§ **Brief**: Your answer must be an exact copy of the records below, minus the pictures.

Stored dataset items
══════════

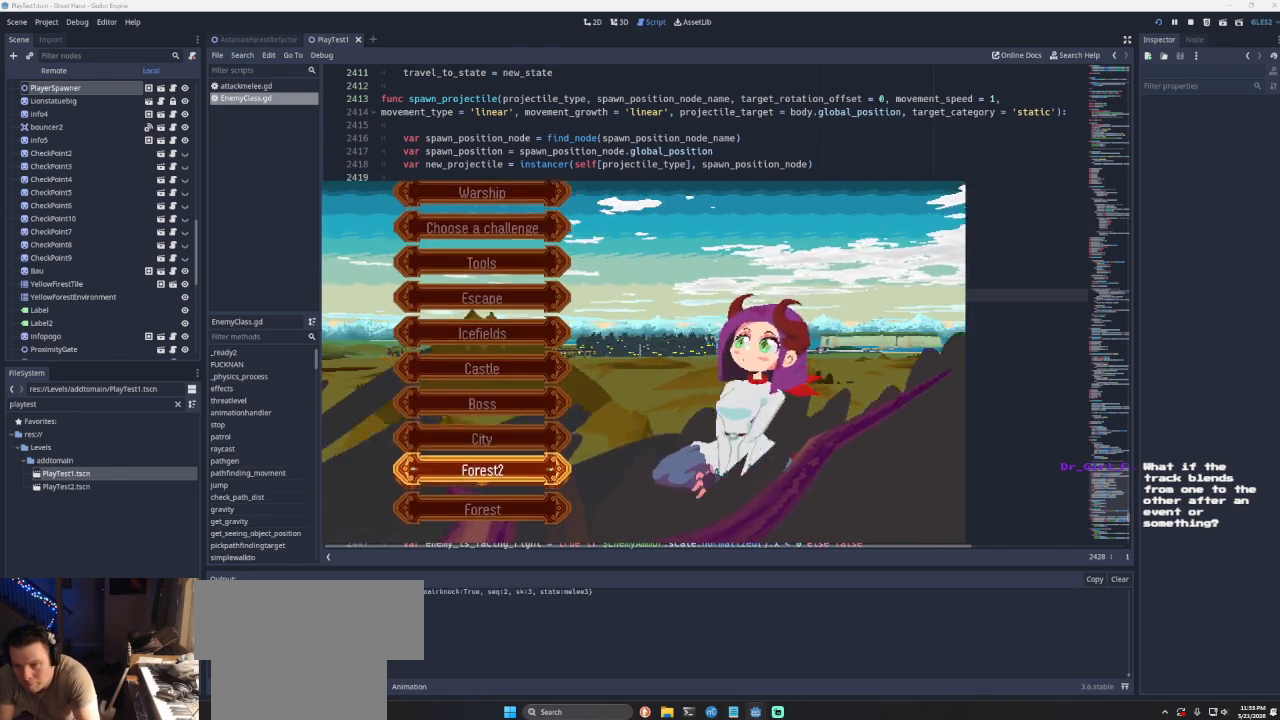
{"buttons": [], "left_stick": "center", "right_stick": "center", "events": [[67, "DPAD_UP", "up"], [133, "DPAD_UP", "down"], [267, "DPAD_UP", "up"]]}
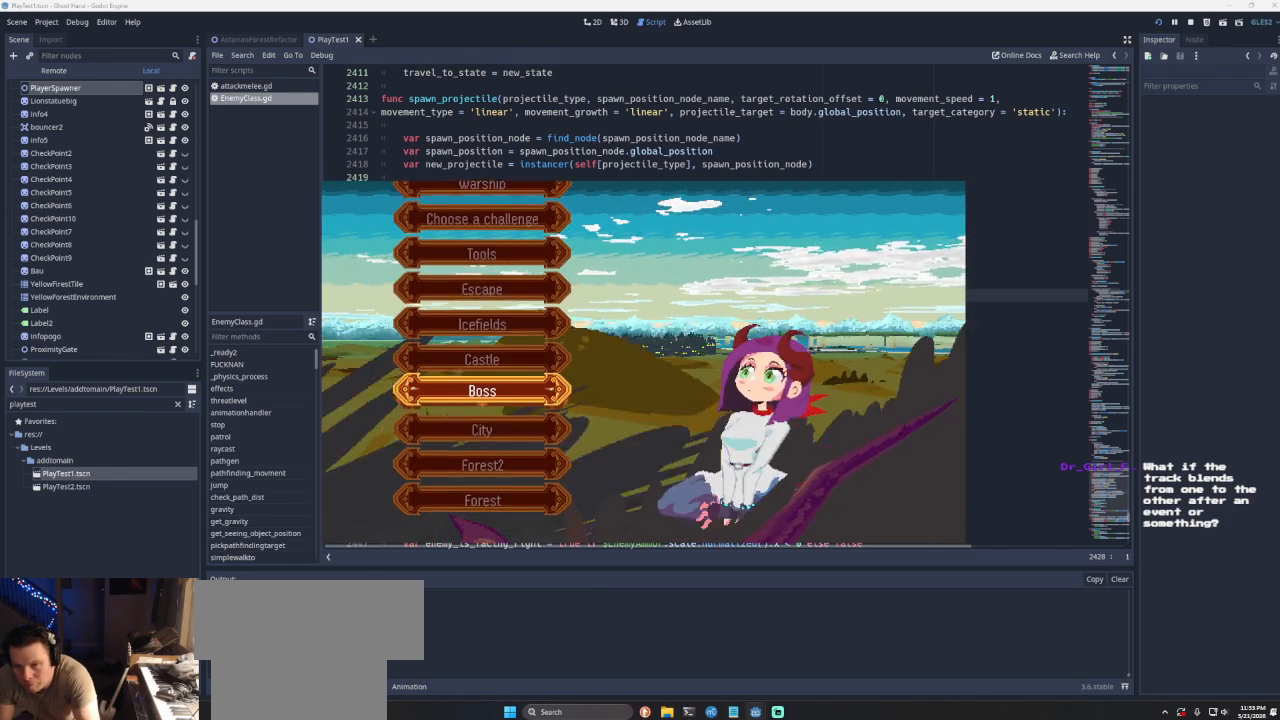
{"buttons": [], "left_stick": "center", "right_stick": "center", "events": []}
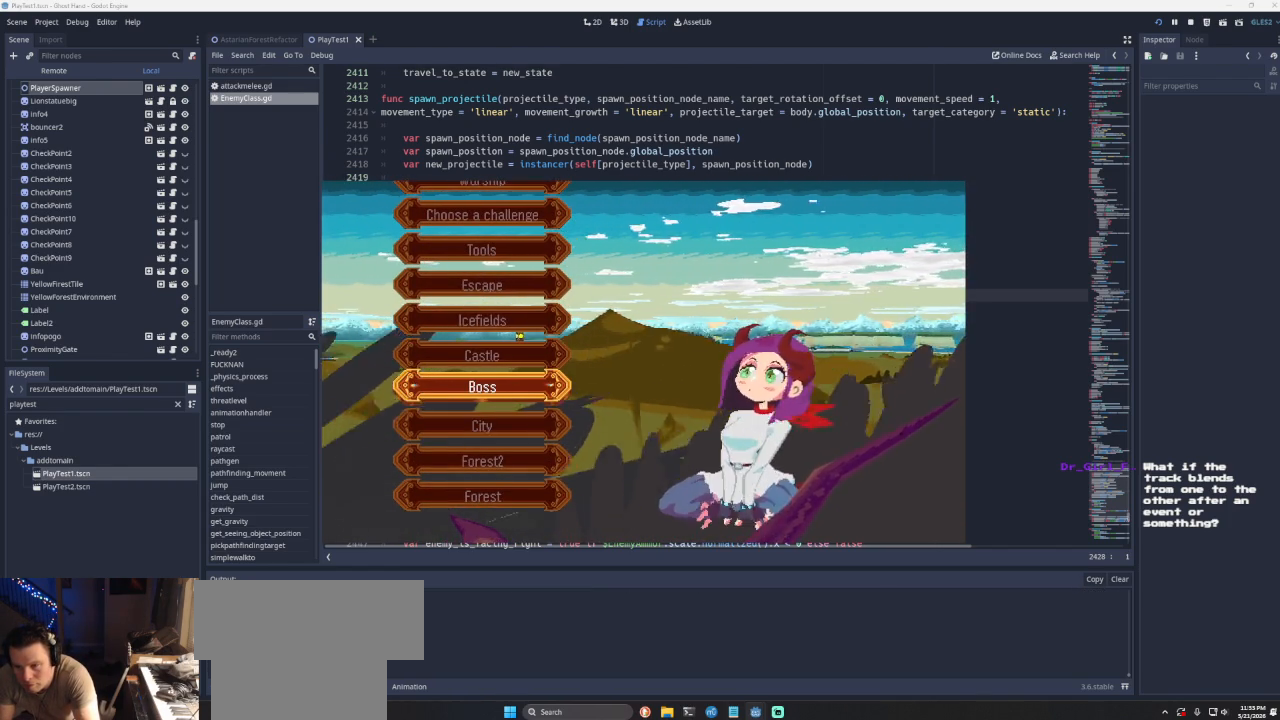
{"buttons": [], "left_stick": "center", "right_stick": "center", "events": []}
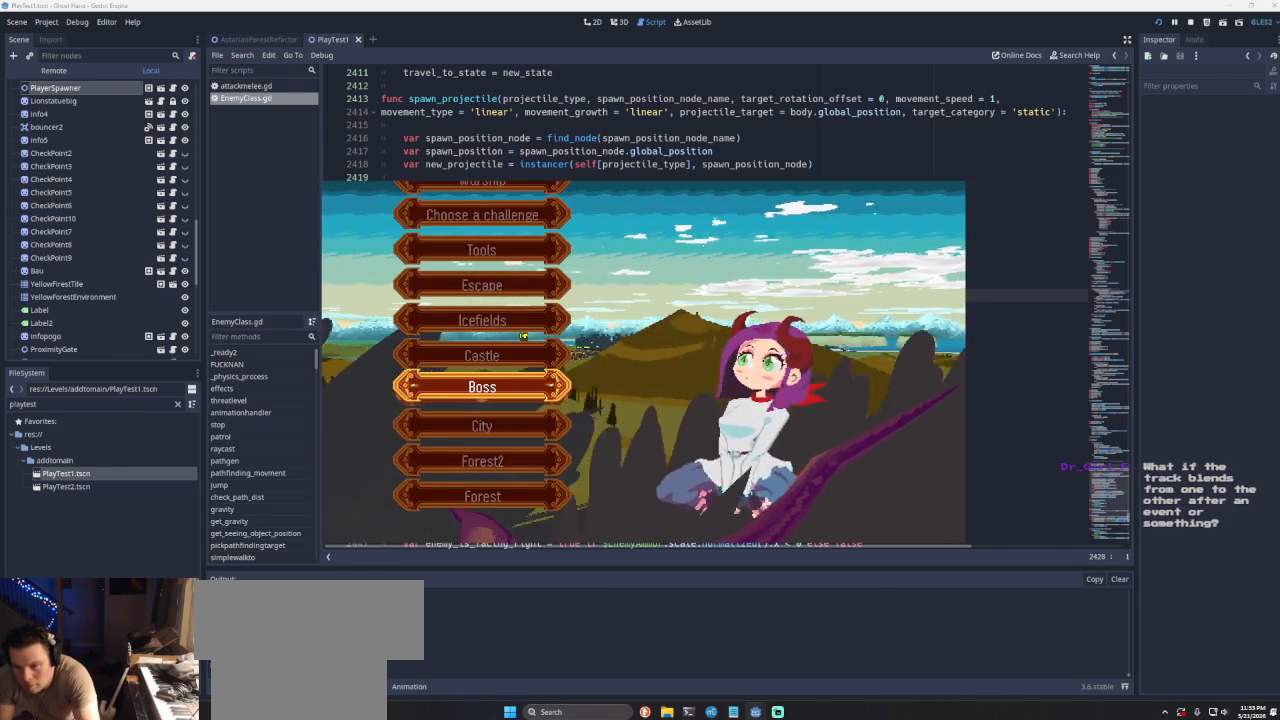
{"buttons": [], "left_stick": "center", "right_stick": "center", "events": []}
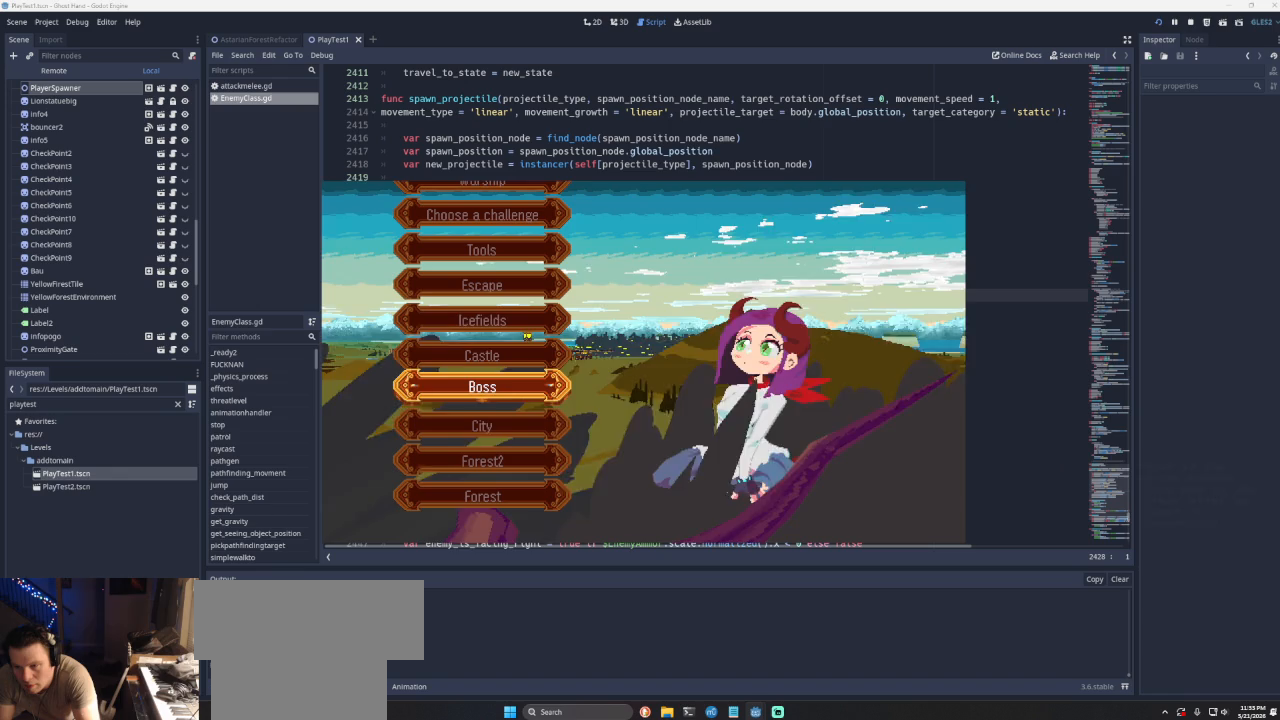
{"buttons": [], "left_stick": "center", "right_stick": "center", "events": [[400, "DPAD_DOWN", "down"], [467, "DPAD_DOWN", "up"]]}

══════════

§ **Written answer**:
{"buttons": [], "left_stick": "center", "right_stick": "center", "events": [[67, "DPAD_UP", "up"], [133, "DPAD_UP", "down"], [267, "DPAD_UP", "up"]]}
{"buttons": [], "left_stick": "center", "right_stick": "center", "events": []}
{"buttons": [], "left_stick": "center", "right_stick": "center", "events": []}
{"buttons": [], "left_stick": "center", "right_stick": "center", "events": []}
{"buttons": [], "left_stick": "center", "right_stick": "center", "events": [[400, "DPAD_DOWN", "down"], [467, "DPAD_DOWN", "up"]]}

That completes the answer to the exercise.